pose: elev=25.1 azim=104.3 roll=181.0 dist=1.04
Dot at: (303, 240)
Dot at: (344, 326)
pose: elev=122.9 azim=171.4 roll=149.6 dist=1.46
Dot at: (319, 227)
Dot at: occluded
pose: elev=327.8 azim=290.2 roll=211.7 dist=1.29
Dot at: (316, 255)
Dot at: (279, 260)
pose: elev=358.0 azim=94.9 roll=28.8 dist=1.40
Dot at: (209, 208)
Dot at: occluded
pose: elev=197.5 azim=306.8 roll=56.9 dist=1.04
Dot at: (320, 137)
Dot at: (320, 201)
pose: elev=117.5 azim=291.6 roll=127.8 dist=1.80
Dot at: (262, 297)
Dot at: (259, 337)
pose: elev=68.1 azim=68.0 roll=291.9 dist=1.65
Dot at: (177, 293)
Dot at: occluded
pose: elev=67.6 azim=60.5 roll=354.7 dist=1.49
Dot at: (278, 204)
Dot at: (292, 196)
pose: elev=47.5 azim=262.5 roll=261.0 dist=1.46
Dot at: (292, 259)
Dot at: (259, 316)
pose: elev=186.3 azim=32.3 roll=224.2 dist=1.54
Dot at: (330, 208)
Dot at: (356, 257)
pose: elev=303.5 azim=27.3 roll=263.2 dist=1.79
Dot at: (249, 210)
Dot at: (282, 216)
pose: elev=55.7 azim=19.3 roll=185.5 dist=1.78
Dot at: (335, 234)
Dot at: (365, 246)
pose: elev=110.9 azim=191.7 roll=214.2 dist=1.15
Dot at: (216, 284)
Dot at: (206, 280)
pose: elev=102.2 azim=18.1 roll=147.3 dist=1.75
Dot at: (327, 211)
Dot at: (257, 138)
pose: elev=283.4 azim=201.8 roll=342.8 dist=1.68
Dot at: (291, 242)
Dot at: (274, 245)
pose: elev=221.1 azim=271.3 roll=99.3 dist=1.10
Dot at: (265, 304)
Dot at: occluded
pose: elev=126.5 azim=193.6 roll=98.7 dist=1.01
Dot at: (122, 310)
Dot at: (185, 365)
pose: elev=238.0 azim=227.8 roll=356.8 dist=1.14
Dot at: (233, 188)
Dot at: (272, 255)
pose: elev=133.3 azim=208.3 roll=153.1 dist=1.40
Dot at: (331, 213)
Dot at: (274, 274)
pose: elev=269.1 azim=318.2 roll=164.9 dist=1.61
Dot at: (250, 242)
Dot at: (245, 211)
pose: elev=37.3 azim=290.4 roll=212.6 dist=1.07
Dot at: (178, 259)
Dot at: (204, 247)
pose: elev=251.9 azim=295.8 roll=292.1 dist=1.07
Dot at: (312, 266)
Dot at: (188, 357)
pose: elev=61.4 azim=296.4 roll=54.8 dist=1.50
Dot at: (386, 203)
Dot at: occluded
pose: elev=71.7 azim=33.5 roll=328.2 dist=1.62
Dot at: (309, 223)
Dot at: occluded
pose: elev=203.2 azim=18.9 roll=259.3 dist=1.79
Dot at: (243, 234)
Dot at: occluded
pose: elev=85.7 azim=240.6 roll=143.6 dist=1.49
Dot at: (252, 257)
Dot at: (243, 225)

================================

*Your task:*
Write all of the data above as a JSON list of strings, one string for each line, leaving out blank lines.

*Exercise response:*
[
  "pose: elev=25.1 azim=104.3 roll=181.0 dist=1.04",
  "Dot at: (303, 240)",
  "Dot at: (344, 326)",
  "pose: elev=122.9 azim=171.4 roll=149.6 dist=1.46",
  "Dot at: (319, 227)",
  "Dot at: occluded",
  "pose: elev=327.8 azim=290.2 roll=211.7 dist=1.29",
  "Dot at: (316, 255)",
  "Dot at: (279, 260)",
  "pose: elev=358.0 azim=94.9 roll=28.8 dist=1.40",
  "Dot at: (209, 208)",
  "Dot at: occluded",
  "pose: elev=197.5 azim=306.8 roll=56.9 dist=1.04",
  "Dot at: (320, 137)",
  "Dot at: (320, 201)",
  "pose: elev=117.5 azim=291.6 roll=127.8 dist=1.80",
  "Dot at: (262, 297)",
  "Dot at: (259, 337)",
  "pose: elev=68.1 azim=68.0 roll=291.9 dist=1.65",
  "Dot at: (177, 293)",
  "Dot at: occluded",
  "pose: elev=67.6 azim=60.5 roll=354.7 dist=1.49",
  "Dot at: (278, 204)",
  "Dot at: (292, 196)",
  "pose: elev=47.5 azim=262.5 roll=261.0 dist=1.46",
  "Dot at: (292, 259)",
  "Dot at: (259, 316)",
  "pose: elev=186.3 azim=32.3 roll=224.2 dist=1.54",
  "Dot at: (330, 208)",
  "Dot at: (356, 257)",
  "pose: elev=303.5 azim=27.3 roll=263.2 dist=1.79",
  "Dot at: (249, 210)",
  "Dot at: (282, 216)",
  "pose: elev=55.7 azim=19.3 roll=185.5 dist=1.78",
  "Dot at: (335, 234)",
  "Dot at: (365, 246)",
  "pose: elev=110.9 azim=191.7 roll=214.2 dist=1.15",
  "Dot at: (216, 284)",
  "Dot at: (206, 280)",
  "pose: elev=102.2 azim=18.1 roll=147.3 dist=1.75",
  "Dot at: (327, 211)",
  "Dot at: (257, 138)",
  "pose: elev=283.4 azim=201.8 roll=342.8 dist=1.68",
  "Dot at: (291, 242)",
  "Dot at: (274, 245)",
  "pose: elev=221.1 azim=271.3 roll=99.3 dist=1.10",
  "Dot at: (265, 304)",
  "Dot at: occluded",
  "pose: elev=126.5 azim=193.6 roll=98.7 dist=1.01",
  "Dot at: (122, 310)",
  "Dot at: (185, 365)",
  "pose: elev=238.0 azim=227.8 roll=356.8 dist=1.14",
  "Dot at: (233, 188)",
  "Dot at: (272, 255)",
  "pose: elev=133.3 azim=208.3 roll=153.1 dist=1.40",
  "Dot at: (331, 213)",
  "Dot at: (274, 274)",
  "pose: elev=269.1 azim=318.2 roll=164.9 dist=1.61",
  "Dot at: (250, 242)",
  "Dot at: (245, 211)",
  "pose: elev=37.3 azim=290.4 roll=212.6 dist=1.07",
  "Dot at: (178, 259)",
  "Dot at: (204, 247)",
  "pose: elev=251.9 azim=295.8 roll=292.1 dist=1.07",
  "Dot at: (312, 266)",
  "Dot at: (188, 357)",
  "pose: elev=61.4 azim=296.4 roll=54.8 dist=1.50",
  "Dot at: (386, 203)",
  "Dot at: occluded",
  "pose: elev=71.7 azim=33.5 roll=328.2 dist=1.62",
  "Dot at: (309, 223)",
  "Dot at: occluded",
  "pose: elev=203.2 azim=18.9 roll=259.3 dist=1.79",
  "Dot at: (243, 234)",
  "Dot at: occluded",
  "pose: elev=85.7 azim=240.6 roll=143.6 dist=1.49",
  "Dot at: (252, 257)",
  "Dot at: (243, 225)"
]